# The problem
Pull every line of text from the records below and reproduce each one unchanged.

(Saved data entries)
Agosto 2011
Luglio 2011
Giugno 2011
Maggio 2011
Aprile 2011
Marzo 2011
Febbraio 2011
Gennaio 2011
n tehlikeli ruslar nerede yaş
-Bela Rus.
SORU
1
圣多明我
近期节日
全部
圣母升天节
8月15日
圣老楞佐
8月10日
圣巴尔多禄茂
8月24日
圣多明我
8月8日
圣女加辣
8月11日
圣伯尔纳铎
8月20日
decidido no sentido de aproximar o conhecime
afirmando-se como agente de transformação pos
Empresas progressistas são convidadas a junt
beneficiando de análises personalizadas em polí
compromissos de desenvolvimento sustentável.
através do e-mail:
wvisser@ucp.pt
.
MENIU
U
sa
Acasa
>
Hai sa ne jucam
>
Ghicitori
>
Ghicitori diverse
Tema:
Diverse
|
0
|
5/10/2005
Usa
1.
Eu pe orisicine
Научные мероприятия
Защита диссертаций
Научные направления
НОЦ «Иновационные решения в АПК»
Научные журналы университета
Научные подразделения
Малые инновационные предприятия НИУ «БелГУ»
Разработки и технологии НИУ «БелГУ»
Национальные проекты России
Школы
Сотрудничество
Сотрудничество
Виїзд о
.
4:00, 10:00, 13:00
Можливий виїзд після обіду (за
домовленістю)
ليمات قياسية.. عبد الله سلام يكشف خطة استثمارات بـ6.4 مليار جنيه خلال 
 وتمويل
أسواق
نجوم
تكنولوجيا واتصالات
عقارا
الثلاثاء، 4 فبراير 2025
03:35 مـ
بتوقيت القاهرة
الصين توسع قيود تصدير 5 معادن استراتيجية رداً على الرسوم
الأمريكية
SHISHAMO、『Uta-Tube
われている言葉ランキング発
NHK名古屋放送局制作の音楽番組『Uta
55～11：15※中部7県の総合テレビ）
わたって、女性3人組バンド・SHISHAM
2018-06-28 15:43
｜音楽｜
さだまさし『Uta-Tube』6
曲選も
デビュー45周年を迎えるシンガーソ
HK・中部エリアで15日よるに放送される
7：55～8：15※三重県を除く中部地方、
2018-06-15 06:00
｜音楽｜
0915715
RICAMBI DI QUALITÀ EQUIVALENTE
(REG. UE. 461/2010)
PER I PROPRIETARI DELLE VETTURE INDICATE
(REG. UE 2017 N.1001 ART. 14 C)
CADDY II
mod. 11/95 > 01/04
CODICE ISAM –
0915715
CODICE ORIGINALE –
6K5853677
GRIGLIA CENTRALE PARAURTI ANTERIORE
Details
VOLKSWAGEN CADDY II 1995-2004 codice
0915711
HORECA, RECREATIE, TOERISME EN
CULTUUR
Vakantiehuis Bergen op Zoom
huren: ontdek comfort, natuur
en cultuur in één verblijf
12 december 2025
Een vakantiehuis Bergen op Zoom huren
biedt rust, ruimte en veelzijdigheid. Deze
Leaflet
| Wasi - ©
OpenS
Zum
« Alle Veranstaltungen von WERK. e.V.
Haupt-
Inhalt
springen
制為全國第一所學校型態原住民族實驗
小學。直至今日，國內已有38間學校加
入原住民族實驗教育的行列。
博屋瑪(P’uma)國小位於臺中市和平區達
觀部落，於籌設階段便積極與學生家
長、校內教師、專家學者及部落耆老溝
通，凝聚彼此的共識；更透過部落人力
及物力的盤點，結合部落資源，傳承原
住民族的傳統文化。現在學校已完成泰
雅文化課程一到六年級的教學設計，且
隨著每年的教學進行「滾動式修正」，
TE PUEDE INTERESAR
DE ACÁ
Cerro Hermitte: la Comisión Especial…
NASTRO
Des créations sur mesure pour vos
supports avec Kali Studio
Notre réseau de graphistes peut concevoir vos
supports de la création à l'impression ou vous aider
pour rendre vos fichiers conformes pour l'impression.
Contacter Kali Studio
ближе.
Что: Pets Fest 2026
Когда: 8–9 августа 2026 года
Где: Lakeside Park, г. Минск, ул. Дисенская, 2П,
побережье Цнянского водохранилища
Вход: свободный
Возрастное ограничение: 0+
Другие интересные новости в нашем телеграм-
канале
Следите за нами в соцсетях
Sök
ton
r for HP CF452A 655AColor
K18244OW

# Result
Agosto 2011
Luglio 2011
Giugno 2011
Maggio 2011
Aprile 2011
Marzo 2011
Febbraio 2011
Gennaio 2011
n tehlikeli ruslar nerede yaş
-Bela Rus.
SORU
1
圣多明我
近期节日
全部
圣母升天节
8月15日
圣老楞佐
8月10日
圣巴尔多禄茂
8月24日
圣多明我
8月8日
圣女加辣
8月11日
圣伯尔纳铎
8月20日
decidido no sentido de aproximar o conhecime
afirmando-se como agente de transformação pos
Empresas progressistas são convidadas a junt
beneficiando de análises personalizadas em polí
compromissos de desenvolvimento sustentável.
através do e-mail:
wvisser@ucp.pt
.
MENIU
U
sa
Acasa
>
Hai sa ne jucam
>
Ghicitori
>
Ghicitori diverse
Tema:
Diverse
|
0
|
5/10/2005
Usa
1.
Eu pe orisicine
Научные мероприятия
Защита диссертаций
Научные направления
НОЦ «Иновационные решения в АПК»
Научные журналы университета
Научные подразделения
Малые инновационные предприятия НИУ «БелГУ»
Разработки и технологии НИУ «БелГУ»
Национальные проекты России
Школы
Сотрудничество
Сотрудничество
Виїзд о
.
4:00, 10:00, 13:00
Можливий виїзд після обіду (за
домовленістю)
ليمات قياسية.. عبد الله سلام يكشف خطة استثمارات بـ6.4 مليار جنيه خلال 
 وتمويل
أسواق
نجوم
تكنولوجيا واتصالات
عقارا
الثلاثاء، 4 فبراير 2025
03:35 مـ
بتوقيت القاهرة
الصين توسع قيود تصدير 5 معادن استراتيجية رداً على الرسوم
الأمريكية
SHISHAMO、『Uta-Tube
われている言葉ランキング発
NHK名古屋放送局制作の音楽番組『Uta
55～11：15※中部7県の総合テレビ）
わたって、女性3人組バンド・SHISHAM
2018-06-28 15:43
｜音楽｜
さだまさし『Uta-Tube』6
曲選も
デビュー45周年を迎えるシンガーソ
HK・中部エリアで15日よるに放送される
7：55～8：15※三重県を除く中部地方、
2018-06-15 06:00
｜音楽｜
0915715
RICAMBI DI QUALITÀ EQUIVALENTE
(REG. UE. 461/2010)
PER I PROPRIETARI DELLE VETTURE INDICATE
(REG. UE 2017 N.1001 ART. 14 C)
CADDY II
mod. 11/95 > 01/04
CODICE ISAM –
0915715
CODICE ORIGINALE –
6K5853677
GRIGLIA CENTRALE PARAURTI ANTERIORE
Details
VOLKSWAGEN CADDY II 1995-2004 codice
0915711
HORECA, RECREATIE, TOERISME EN
CULTUUR
Vakantiehuis Bergen op Zoom
huren: ontdek comfort, natuur
en cultuur in één verblijf
12 december 2025
Een vakantiehuis Bergen op Zoom huren
biedt rust, ruimte en veelzijdigheid. Deze
Leaflet
| Wasi - ©
OpenS
Zum
« Alle Veranstaltungen von WERK. e.V.
Haupt-
Inhalt
springen
制為全國第一所學校型態原住民族實驗
小學。直至今日，國內已有38間學校加
入原住民族實驗教育的行列。
博屋瑪(P’uma)國小位於臺中市和平區達
觀部落，於籌設階段便積極與學生家
長、校內教師、專家學者及部落耆老溝
通，凝聚彼此的共識；更透過部落人力
及物力的盤點，結合部落資源，傳承原
住民族的傳統文化。現在學校已完成泰
雅文化課程一到六年級的教學設計，且
隨著每年的教學進行「滾動式修正」，
TE PUEDE INTERESAR
DE ACÁ
Cerro Hermitte: la Comisión Especial…
NASTRO
Des créations sur mesure pour vos
supports avec Kali Studio
Notre réseau de graphistes peut concevoir vos
supports de la création à l'impression ou vous aider
pour rendre vos fichiers conformes pour l'impression.
Contacter Kali Studio
ближе.
Что: Pets Fest 2026
Когда: 8–9 августа 2026 года
Где: Lakeside Park, г. Минск, ул. Дисенская, 2П,
побережье Цнянского водохранилища
Вход: свободный
Возрастное ограничение: 0+
Другие интересные новости в нашем телеграм-
канале
Следите за нами в соцсетях
Sök
ton
r for HP CF452A 655AColor
K18244OW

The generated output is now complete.